"""

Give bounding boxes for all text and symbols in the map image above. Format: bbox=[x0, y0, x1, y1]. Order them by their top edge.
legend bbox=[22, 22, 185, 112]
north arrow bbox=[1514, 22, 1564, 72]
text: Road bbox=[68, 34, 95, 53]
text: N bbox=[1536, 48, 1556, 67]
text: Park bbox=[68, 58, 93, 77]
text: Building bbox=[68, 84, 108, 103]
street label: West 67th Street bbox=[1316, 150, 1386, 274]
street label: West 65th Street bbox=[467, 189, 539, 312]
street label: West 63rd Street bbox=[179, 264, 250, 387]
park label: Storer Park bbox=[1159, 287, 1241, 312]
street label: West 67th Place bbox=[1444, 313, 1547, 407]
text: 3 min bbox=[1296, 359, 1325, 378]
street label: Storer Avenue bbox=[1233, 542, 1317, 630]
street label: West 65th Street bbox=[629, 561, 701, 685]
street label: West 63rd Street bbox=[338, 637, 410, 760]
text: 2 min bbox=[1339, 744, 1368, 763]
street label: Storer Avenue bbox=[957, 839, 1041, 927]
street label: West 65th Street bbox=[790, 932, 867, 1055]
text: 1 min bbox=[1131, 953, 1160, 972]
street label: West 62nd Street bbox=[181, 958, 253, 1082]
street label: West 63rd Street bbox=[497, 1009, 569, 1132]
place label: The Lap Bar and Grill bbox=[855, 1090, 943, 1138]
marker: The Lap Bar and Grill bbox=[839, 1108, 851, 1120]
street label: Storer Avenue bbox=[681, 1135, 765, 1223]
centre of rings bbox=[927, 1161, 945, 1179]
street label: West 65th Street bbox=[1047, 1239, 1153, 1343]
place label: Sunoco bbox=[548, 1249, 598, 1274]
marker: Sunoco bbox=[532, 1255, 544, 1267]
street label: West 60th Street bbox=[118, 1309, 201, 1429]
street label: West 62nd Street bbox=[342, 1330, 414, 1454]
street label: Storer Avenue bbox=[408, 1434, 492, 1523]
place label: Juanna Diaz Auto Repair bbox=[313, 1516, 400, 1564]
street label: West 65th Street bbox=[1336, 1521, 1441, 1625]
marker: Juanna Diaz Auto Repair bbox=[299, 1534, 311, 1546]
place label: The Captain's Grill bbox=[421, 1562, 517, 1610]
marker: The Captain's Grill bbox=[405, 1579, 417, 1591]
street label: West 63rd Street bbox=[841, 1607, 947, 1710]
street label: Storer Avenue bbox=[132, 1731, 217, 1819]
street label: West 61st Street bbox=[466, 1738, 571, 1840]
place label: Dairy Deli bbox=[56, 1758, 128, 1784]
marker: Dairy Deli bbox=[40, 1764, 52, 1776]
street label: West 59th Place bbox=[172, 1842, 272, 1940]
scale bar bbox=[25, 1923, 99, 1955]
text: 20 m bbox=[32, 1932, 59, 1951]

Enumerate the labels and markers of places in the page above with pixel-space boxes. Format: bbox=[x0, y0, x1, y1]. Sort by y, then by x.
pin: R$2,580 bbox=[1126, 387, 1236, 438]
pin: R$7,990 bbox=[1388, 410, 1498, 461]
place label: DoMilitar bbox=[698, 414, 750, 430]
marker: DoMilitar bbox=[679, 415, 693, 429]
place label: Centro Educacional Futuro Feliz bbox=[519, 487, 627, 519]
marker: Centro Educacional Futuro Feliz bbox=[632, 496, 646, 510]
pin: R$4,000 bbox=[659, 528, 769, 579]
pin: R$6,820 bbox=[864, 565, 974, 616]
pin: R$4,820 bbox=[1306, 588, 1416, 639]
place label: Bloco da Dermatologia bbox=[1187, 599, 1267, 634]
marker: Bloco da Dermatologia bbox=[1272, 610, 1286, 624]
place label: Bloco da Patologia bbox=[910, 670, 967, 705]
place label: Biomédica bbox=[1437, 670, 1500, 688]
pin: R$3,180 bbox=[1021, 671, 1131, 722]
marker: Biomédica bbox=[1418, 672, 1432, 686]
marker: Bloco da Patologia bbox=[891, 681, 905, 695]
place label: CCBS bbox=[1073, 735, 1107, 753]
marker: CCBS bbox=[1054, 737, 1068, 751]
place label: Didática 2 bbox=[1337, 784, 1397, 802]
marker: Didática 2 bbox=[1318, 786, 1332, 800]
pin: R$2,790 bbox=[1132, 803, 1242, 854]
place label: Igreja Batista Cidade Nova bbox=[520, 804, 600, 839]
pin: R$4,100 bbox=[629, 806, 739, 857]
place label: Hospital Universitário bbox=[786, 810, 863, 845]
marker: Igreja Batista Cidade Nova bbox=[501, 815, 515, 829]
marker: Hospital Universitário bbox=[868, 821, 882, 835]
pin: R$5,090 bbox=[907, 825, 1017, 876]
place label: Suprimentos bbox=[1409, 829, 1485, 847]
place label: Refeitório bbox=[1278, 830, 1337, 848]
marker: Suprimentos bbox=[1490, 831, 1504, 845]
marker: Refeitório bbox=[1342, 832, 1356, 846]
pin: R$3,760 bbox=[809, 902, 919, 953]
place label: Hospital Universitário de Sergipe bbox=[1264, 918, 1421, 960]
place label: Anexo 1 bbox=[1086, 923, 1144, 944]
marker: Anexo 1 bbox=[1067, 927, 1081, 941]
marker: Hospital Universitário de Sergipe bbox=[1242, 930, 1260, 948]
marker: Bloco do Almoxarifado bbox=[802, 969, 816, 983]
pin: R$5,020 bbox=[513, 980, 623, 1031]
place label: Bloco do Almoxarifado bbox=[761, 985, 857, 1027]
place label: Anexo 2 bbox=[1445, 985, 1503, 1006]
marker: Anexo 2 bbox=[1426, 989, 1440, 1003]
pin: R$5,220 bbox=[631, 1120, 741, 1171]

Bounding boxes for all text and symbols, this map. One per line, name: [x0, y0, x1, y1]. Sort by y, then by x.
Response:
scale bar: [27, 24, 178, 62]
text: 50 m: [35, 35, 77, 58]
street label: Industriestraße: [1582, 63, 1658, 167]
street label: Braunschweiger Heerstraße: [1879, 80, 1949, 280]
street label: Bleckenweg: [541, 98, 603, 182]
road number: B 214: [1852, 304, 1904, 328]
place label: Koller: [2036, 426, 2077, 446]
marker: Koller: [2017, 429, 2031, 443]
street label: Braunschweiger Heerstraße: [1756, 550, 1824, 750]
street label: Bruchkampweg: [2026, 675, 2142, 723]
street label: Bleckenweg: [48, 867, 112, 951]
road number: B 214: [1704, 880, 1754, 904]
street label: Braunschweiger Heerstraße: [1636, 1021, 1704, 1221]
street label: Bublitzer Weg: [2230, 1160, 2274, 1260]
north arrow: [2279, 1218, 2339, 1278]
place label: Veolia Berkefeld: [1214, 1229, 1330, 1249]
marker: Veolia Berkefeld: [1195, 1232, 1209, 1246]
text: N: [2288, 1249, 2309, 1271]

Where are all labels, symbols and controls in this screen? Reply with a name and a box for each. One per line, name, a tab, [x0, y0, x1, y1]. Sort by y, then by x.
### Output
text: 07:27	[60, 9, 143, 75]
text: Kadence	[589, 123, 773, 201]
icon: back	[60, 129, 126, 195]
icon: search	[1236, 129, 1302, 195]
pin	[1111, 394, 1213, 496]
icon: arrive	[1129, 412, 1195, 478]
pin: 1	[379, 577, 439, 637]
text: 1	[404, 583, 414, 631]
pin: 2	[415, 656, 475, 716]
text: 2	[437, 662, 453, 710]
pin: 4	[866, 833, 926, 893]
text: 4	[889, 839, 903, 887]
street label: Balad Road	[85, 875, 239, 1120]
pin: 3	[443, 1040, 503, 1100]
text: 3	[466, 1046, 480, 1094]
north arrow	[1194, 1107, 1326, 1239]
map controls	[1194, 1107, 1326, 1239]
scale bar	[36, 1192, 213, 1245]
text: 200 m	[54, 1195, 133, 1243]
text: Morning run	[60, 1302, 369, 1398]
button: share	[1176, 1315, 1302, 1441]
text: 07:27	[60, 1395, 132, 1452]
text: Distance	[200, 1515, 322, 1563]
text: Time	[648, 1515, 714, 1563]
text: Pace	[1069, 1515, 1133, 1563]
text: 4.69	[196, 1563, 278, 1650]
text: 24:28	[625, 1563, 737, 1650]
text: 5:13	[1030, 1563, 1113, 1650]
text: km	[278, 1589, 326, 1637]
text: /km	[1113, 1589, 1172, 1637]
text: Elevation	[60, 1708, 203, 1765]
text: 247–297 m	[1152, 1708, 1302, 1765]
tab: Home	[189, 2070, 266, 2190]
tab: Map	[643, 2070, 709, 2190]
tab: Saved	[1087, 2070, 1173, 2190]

"""

Print precisely the lines from the one with "Where are all" through the end of the data above, adding nothing.

Where are all labels, symbols and controls in this screen? Reply with a name and a box for each. One per line, name, a tab, [x0, y0, x1, y1]. Sort by y, then by x.
### Output
text: 07:27	[60, 9, 143, 75]
text: Kadence	[589, 123, 773, 201]
icon: back	[60, 129, 126, 195]
icon: search	[1236, 129, 1302, 195]
pin	[1111, 394, 1213, 496]
icon: arrive	[1129, 412, 1195, 478]
pin: 1	[379, 577, 439, 637]
text: 1	[404, 583, 414, 631]
pin: 2	[415, 656, 475, 716]
text: 2	[437, 662, 453, 710]
pin: 4	[866, 833, 926, 893]
text: 4	[889, 839, 903, 887]
street label: Balad Road	[85, 875, 239, 1120]
pin: 3	[443, 1040, 503, 1100]
text: 3	[466, 1046, 480, 1094]
north arrow	[1194, 1107, 1326, 1239]
map controls	[1194, 1107, 1326, 1239]
scale bar	[36, 1192, 213, 1245]
text: 200 m	[54, 1195, 133, 1243]
text: Morning run	[60, 1302, 369, 1398]
button: share	[1176, 1315, 1302, 1441]
text: 07:27	[60, 1395, 132, 1452]
text: Distance	[200, 1515, 322, 1563]
text: Time	[648, 1515, 714, 1563]
text: Pace	[1069, 1515, 1133, 1563]
text: 4.69	[196, 1563, 278, 1650]
text: 24:28	[625, 1563, 737, 1650]
text: 5:13	[1030, 1563, 1113, 1650]
text: km	[278, 1589, 326, 1637]
text: /km	[1113, 1589, 1172, 1637]
text: Elevation	[60, 1708, 203, 1765]
text: 247–297 m	[1152, 1708, 1302, 1765]
tab: Home	[189, 2070, 266, 2190]
tab: Map	[643, 2070, 709, 2190]
tab: Saved	[1087, 2070, 1173, 2190]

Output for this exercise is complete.